A Yerevan-born Armenian living in Brest told me that before the Soviet breakup, some 3,000 Armenians lived in all of Belarus. She said that now there were officially 13,000, with 3,000 in Brest and 10,000 in Minsk, but that in reality there were up to 30,000 Armenians in Belarus, most not registered with the government. Many Armenians who leave Armenia, temporarily or permanently, choose Belarus over Russia, as life there is more stable, less dangerous, etc. She laughed when I asked her if a revolution might happen in Belarus, as happened in Georgia and Ukraine, saying the local mafia won’t let the American mafia into the country. “The important thing is getting back to Yerevan,” she said. “My son will be in school in two years. I don’t want him going to school here. I know in the end he won’t stay Armenian. It’s impossible here. And we are just getting by, even though my husband has a decent job.

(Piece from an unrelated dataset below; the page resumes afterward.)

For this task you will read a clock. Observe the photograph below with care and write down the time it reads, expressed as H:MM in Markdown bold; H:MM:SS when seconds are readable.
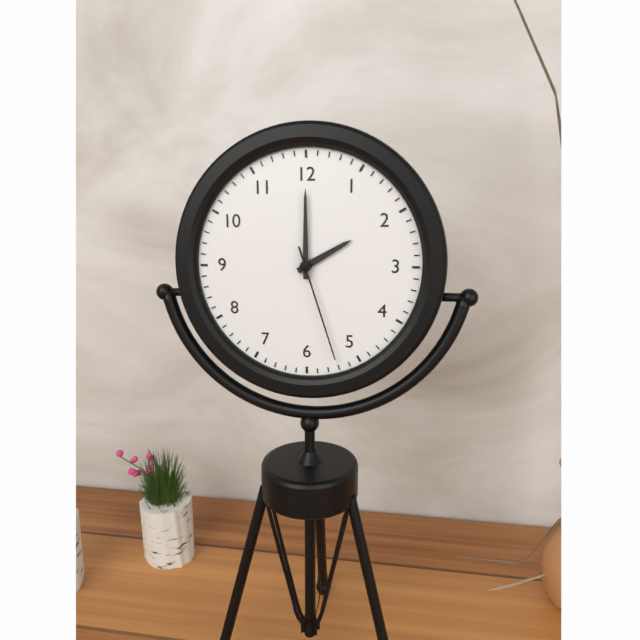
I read **2:00:27**
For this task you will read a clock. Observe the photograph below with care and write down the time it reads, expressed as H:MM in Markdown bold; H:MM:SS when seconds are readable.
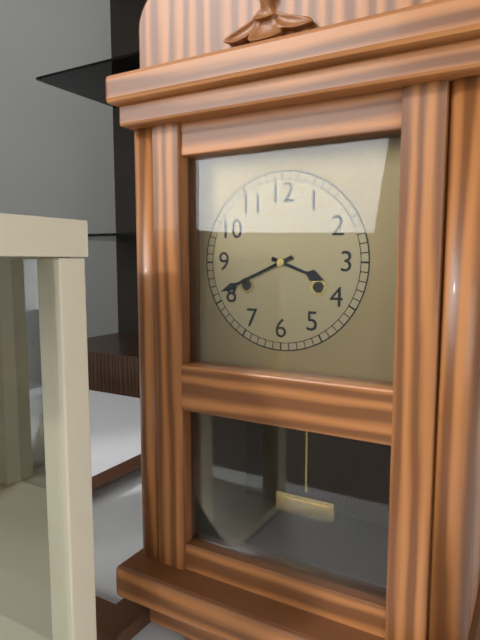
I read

I know Armenians here from Yerevan, and from Tashir, who work from early morning till after midnight, and sleep wherever their work day ends.” The next day, back in Minsk, Shoghaken rehearsed for a short appearance on Belarus National Television. After going through the program, I listened in amazement as our duduk player, Vahan Harutyunyan (Gevorg Dabaghyan had stayed in Yerevan to prepare for his nephew’s upcoming concert), played fast dance tunes, with dhol and dham accompaniment, for close to one hour. Afterwards, he said that at a recent wedding he had played non-stop for an hour and twenty minutes. Later, in the television studio, the group played solo and ensemble pieces, and were interviewed by the show’s host, who said happily that he had served in the Soviet military in Nakhichevan, and knew Armenians well. The show, unfortunately, was to be aired when we were to be at the airport, making it impossible for us to view. The next evening, after somehow checking in at an airport seemingly stuck back in the Middle Ages, we left for Yerevan.